[Page images and extracted text]
---

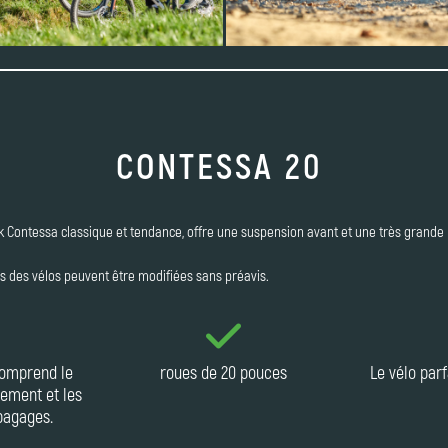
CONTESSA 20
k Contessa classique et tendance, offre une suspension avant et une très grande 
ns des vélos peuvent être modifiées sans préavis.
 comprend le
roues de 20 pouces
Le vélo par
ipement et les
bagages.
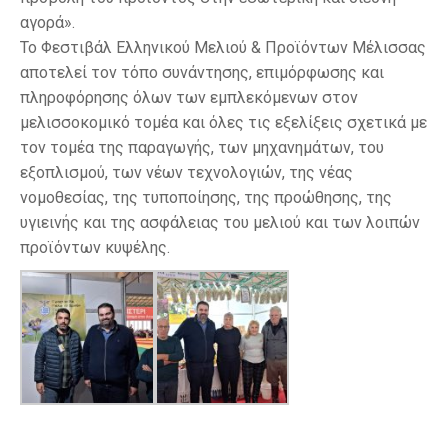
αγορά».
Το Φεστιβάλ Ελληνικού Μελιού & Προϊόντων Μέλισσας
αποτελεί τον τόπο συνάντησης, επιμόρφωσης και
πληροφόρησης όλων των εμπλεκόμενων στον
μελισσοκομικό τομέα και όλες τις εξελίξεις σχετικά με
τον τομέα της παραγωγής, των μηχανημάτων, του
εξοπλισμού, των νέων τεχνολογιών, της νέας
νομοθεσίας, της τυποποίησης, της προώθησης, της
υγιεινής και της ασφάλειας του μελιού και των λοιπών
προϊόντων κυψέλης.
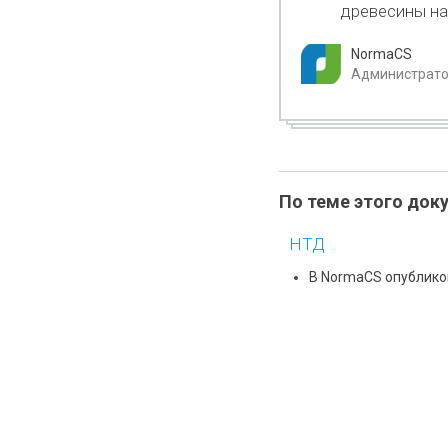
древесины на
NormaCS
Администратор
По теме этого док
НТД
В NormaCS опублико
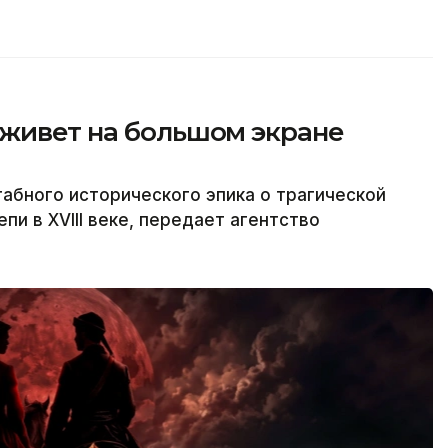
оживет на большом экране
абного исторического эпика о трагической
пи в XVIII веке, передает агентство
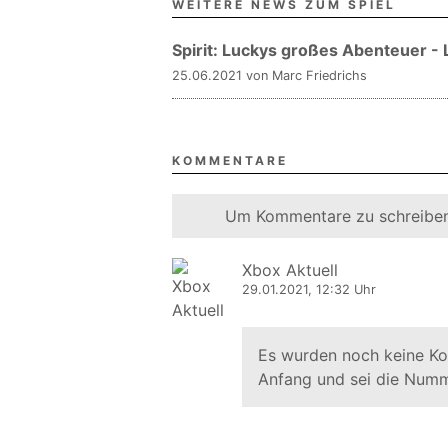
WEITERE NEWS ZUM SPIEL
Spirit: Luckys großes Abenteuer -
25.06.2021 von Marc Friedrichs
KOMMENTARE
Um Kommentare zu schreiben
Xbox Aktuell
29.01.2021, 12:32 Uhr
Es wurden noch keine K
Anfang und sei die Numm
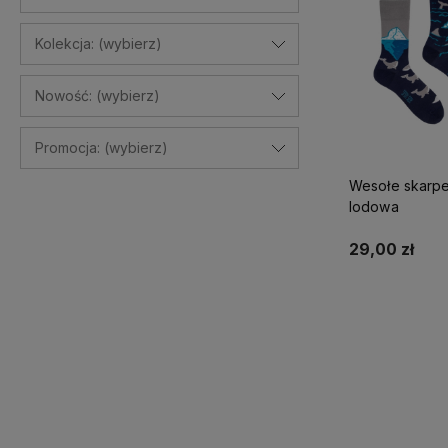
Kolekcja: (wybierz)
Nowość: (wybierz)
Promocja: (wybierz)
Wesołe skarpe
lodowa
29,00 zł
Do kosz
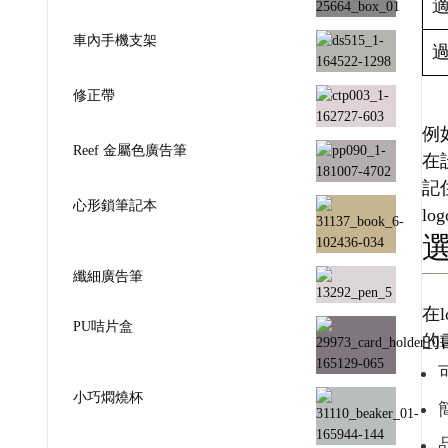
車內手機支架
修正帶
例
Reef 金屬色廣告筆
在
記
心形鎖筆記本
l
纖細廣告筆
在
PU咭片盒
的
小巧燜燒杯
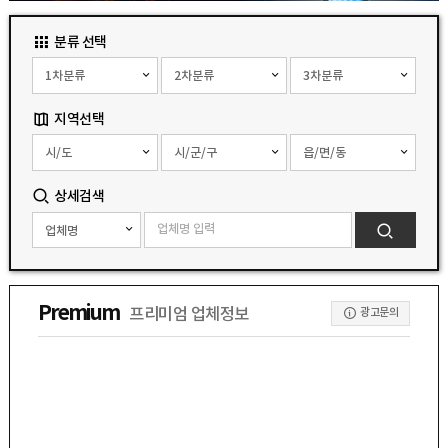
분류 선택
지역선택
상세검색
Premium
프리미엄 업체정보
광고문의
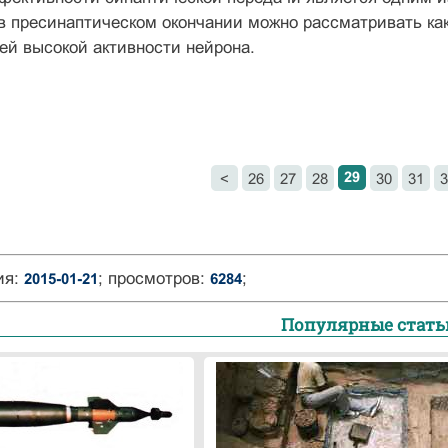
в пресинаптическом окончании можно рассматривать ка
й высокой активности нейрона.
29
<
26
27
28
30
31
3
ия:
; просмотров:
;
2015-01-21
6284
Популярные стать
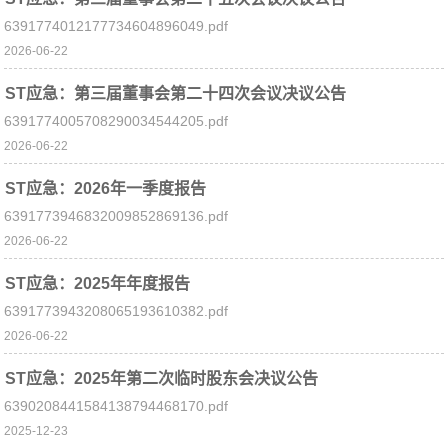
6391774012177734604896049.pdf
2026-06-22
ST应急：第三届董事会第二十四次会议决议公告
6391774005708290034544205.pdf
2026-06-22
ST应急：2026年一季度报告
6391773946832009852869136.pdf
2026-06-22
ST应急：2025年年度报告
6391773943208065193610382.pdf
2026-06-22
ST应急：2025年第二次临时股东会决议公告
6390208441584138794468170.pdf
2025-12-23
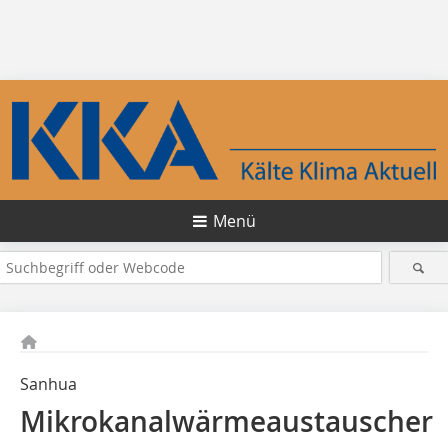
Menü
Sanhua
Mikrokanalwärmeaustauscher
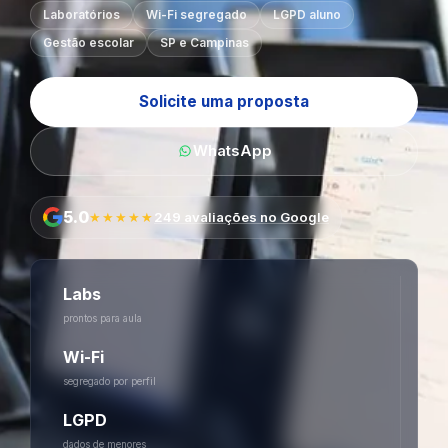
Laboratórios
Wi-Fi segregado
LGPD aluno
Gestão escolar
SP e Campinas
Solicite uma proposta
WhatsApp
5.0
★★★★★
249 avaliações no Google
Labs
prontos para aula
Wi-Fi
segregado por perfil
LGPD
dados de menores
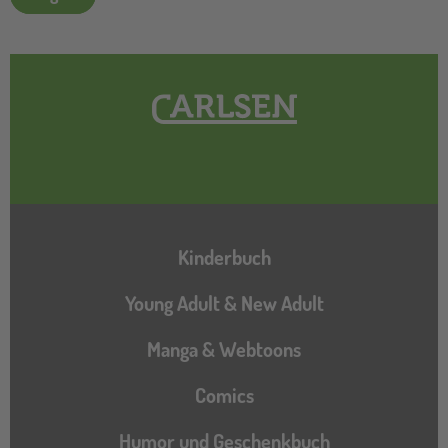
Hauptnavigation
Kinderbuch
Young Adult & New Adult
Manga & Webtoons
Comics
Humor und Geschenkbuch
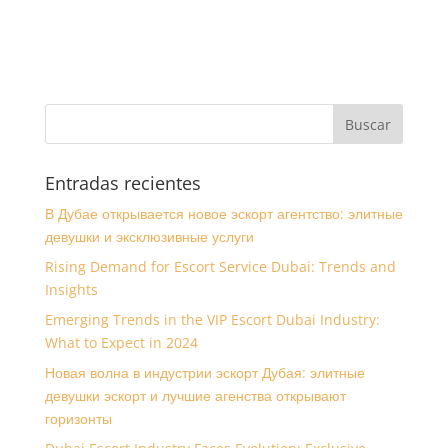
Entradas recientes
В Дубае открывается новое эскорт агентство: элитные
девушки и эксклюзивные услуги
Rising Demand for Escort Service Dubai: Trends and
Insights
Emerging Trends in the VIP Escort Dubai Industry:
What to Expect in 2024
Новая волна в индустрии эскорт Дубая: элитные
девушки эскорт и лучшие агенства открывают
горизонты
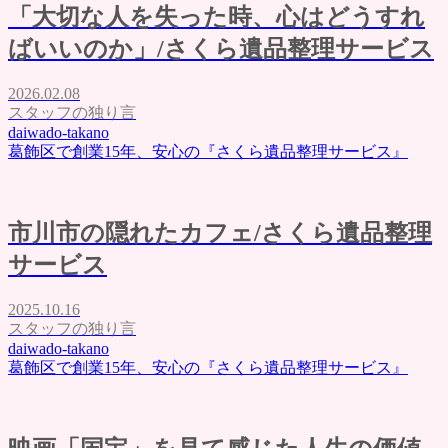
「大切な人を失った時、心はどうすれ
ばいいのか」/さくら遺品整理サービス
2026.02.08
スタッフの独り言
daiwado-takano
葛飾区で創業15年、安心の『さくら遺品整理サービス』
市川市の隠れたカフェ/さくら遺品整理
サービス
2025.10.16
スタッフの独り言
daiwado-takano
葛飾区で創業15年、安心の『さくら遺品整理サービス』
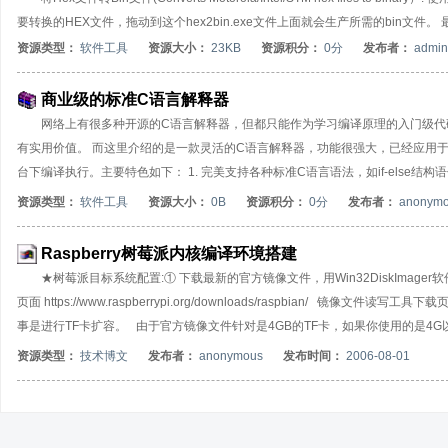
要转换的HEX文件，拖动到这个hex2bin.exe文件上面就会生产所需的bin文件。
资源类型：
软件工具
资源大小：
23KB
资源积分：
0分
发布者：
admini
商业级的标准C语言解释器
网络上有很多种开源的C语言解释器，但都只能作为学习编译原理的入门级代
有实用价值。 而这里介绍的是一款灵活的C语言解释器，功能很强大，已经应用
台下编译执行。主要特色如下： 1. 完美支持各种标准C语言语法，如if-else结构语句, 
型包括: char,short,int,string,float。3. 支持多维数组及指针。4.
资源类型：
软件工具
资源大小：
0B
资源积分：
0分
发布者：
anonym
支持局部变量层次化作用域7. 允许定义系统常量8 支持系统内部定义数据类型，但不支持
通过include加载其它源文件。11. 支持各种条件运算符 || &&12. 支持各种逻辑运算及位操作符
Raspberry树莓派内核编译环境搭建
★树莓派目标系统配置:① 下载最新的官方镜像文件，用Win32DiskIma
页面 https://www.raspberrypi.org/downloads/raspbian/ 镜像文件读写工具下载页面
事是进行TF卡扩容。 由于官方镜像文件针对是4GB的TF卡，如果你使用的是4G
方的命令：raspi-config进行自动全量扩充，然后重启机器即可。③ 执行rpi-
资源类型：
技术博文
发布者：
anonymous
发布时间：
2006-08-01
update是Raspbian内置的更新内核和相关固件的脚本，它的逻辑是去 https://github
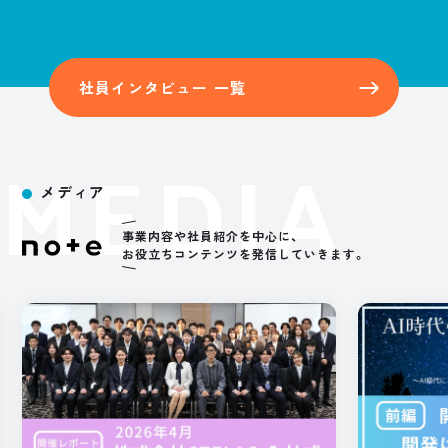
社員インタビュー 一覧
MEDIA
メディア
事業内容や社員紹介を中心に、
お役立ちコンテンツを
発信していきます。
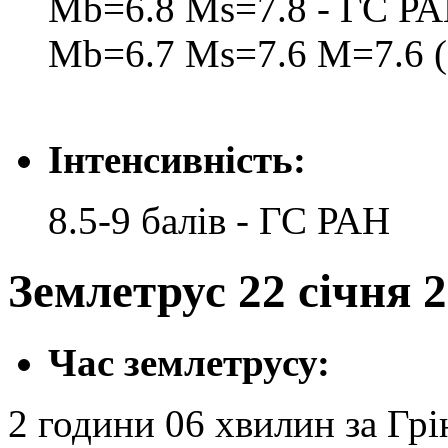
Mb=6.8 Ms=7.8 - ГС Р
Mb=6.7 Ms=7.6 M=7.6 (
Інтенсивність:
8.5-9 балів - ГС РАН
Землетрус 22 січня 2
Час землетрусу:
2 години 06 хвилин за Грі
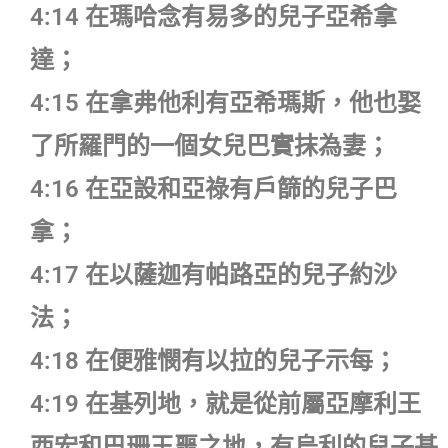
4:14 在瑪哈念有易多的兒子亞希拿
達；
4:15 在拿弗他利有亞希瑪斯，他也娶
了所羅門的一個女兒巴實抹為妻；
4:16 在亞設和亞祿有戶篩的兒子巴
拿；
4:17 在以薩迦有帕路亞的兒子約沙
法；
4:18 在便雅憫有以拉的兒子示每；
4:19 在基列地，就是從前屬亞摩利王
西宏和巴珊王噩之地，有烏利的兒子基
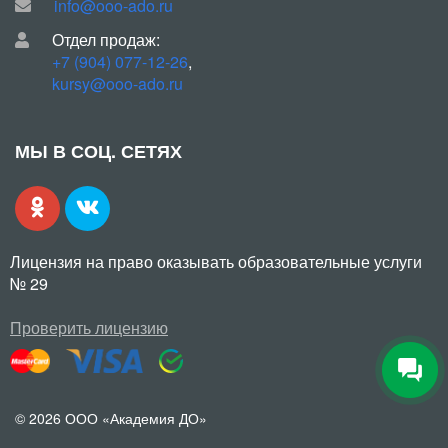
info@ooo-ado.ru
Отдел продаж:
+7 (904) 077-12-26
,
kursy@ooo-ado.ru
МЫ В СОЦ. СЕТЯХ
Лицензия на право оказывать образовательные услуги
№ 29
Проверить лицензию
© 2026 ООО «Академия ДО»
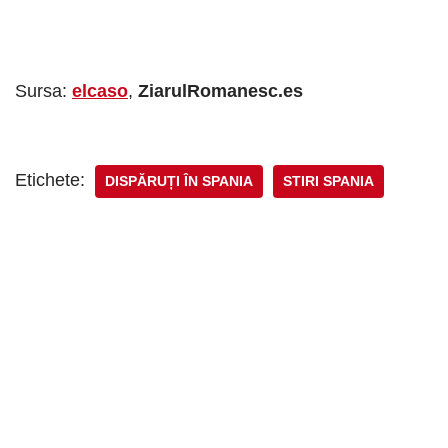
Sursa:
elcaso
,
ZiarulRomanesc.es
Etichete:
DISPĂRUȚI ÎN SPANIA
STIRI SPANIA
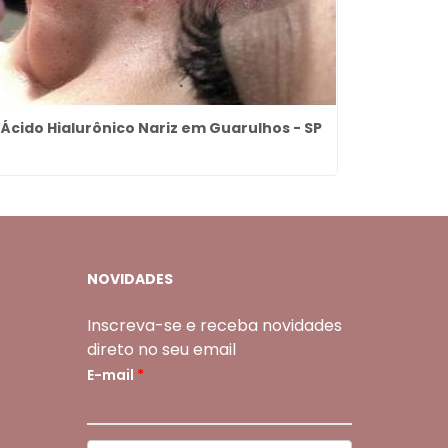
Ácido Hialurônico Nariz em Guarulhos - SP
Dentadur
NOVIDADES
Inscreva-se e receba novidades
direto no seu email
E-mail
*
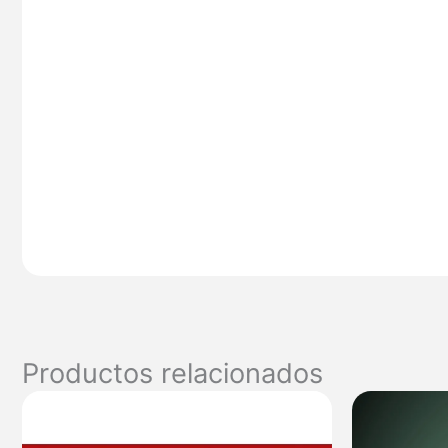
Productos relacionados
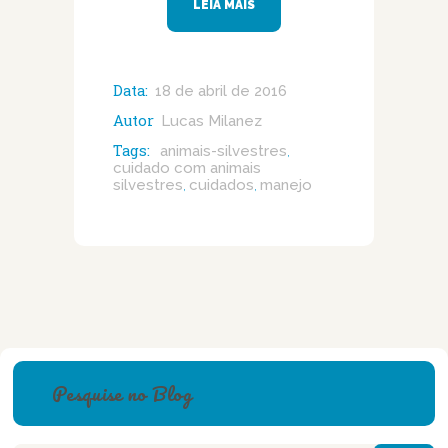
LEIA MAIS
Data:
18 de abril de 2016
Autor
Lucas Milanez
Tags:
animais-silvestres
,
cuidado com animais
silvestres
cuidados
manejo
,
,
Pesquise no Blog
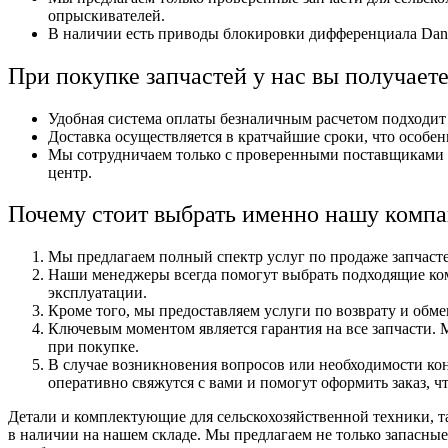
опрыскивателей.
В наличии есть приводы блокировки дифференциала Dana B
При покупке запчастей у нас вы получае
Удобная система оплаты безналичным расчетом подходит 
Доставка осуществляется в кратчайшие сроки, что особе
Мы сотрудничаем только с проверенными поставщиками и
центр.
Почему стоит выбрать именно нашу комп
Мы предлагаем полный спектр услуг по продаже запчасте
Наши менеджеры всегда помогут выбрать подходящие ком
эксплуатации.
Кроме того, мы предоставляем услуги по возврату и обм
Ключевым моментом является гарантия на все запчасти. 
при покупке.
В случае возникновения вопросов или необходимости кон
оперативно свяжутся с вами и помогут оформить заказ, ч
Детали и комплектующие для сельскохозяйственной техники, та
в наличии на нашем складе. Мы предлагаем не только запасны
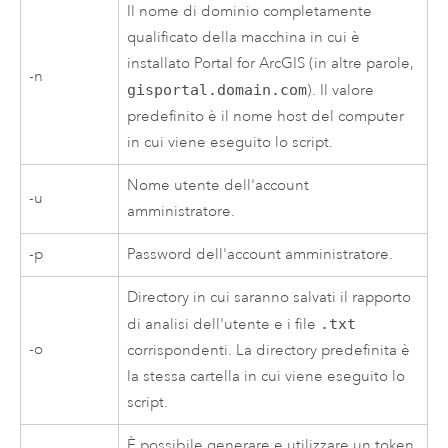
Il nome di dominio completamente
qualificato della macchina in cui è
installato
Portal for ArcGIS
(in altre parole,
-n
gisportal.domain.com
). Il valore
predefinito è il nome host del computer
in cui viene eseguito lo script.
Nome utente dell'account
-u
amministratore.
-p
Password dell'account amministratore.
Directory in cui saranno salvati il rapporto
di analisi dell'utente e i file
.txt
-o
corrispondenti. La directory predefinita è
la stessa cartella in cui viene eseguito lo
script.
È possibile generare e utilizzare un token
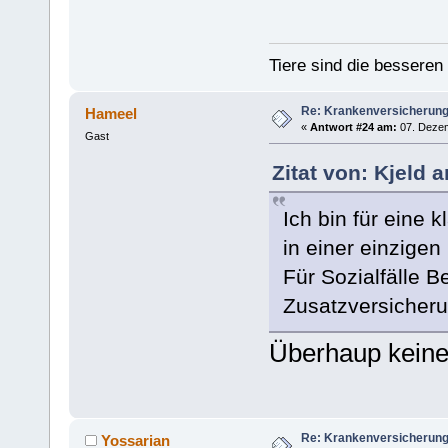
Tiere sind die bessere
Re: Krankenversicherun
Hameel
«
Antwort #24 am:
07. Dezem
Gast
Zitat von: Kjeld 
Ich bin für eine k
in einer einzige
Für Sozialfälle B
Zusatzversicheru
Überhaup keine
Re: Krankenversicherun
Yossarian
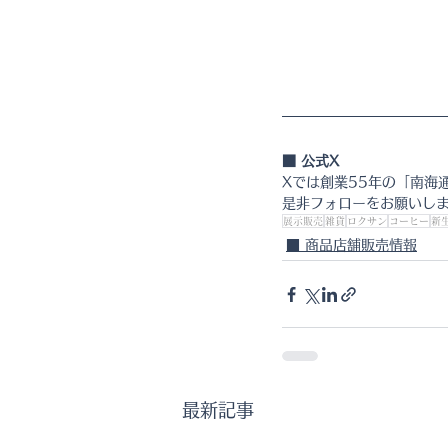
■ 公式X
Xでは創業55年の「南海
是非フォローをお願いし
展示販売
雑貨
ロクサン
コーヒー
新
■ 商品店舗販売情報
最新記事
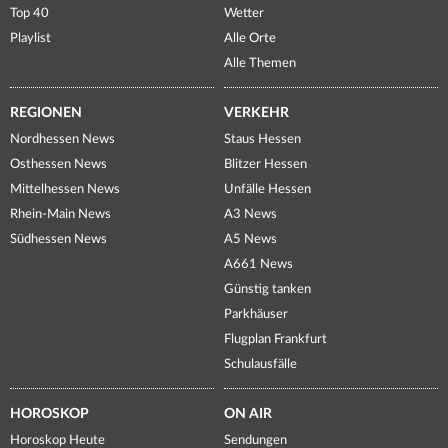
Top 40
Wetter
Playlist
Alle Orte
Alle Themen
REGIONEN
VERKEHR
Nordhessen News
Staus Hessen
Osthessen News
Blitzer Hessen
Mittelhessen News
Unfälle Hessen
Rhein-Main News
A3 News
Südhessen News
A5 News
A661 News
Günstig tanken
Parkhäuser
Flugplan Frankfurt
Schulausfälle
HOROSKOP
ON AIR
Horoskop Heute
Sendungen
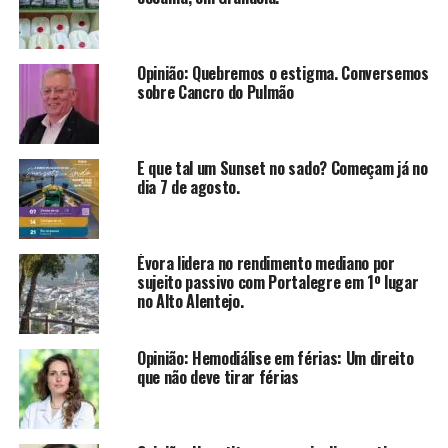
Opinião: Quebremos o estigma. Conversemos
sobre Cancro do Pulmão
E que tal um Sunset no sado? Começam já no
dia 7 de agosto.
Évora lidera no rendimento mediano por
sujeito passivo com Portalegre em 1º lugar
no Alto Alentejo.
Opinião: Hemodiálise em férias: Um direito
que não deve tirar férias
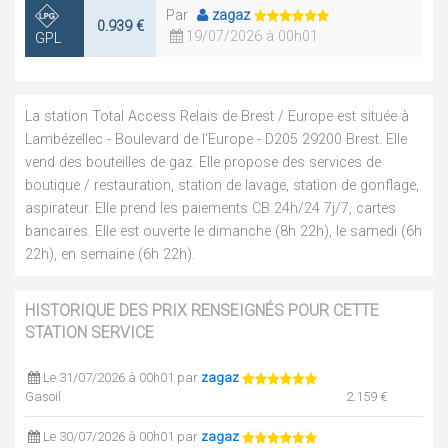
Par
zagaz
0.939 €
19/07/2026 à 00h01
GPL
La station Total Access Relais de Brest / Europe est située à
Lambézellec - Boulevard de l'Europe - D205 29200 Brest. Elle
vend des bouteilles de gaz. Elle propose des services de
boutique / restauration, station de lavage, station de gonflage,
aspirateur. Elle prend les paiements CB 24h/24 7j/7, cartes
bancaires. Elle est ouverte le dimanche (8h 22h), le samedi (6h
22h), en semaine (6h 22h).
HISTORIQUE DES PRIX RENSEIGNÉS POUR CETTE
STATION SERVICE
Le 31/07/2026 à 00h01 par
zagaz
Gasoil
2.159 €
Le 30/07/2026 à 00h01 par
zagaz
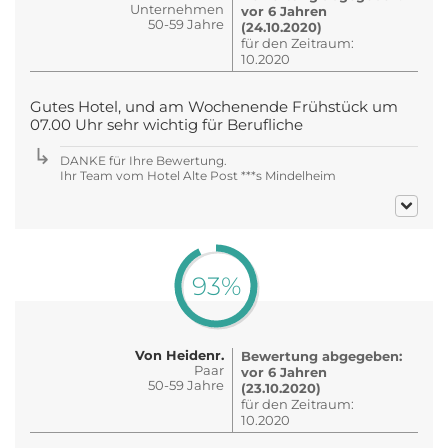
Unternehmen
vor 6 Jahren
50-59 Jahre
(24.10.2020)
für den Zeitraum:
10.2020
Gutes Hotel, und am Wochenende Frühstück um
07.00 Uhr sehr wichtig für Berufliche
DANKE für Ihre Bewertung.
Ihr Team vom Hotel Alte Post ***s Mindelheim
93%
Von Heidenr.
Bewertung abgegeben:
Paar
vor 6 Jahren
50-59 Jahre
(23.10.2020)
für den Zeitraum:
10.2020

---

Your task
Lay out the lines of the listing as a Markdown table with the columns "Row" and "Line." Begin with the line containing "Unternehmen", continue through the last line of the listing, and omit any blank lines.

Your solution
| Row | Line |
|---|---|
| 1 | Unternehmen |
| 2 | vor 6 Jahren |
| 3 | 50-59 Jahre |
| 4 | (24.10.2020) |
| 5 | für den Zeitraum: |
| 6 | 10.2020 |
| 7 | Gutes Hotel, und am Wochenende Frühstück um |
| 8 | 07.00 Uhr sehr wichtig für Berufliche |
| 9 | DANKE für Ihre Bewertung. |
| 10 | Ihr Team vom Hotel Alte Post ***s Mindelheim |
| 11 | 93% |
| 12 | Von Heidenr. |
| 13 | Bewertung abgegeben: |
| 14 | Paar |
| 15 | vor 6 Jahren |
| 16 | 50-59 Jahre |
| 17 | (23.10.2020) |
| 18 | für den Zeitraum: |
| 19 | 10.2020 |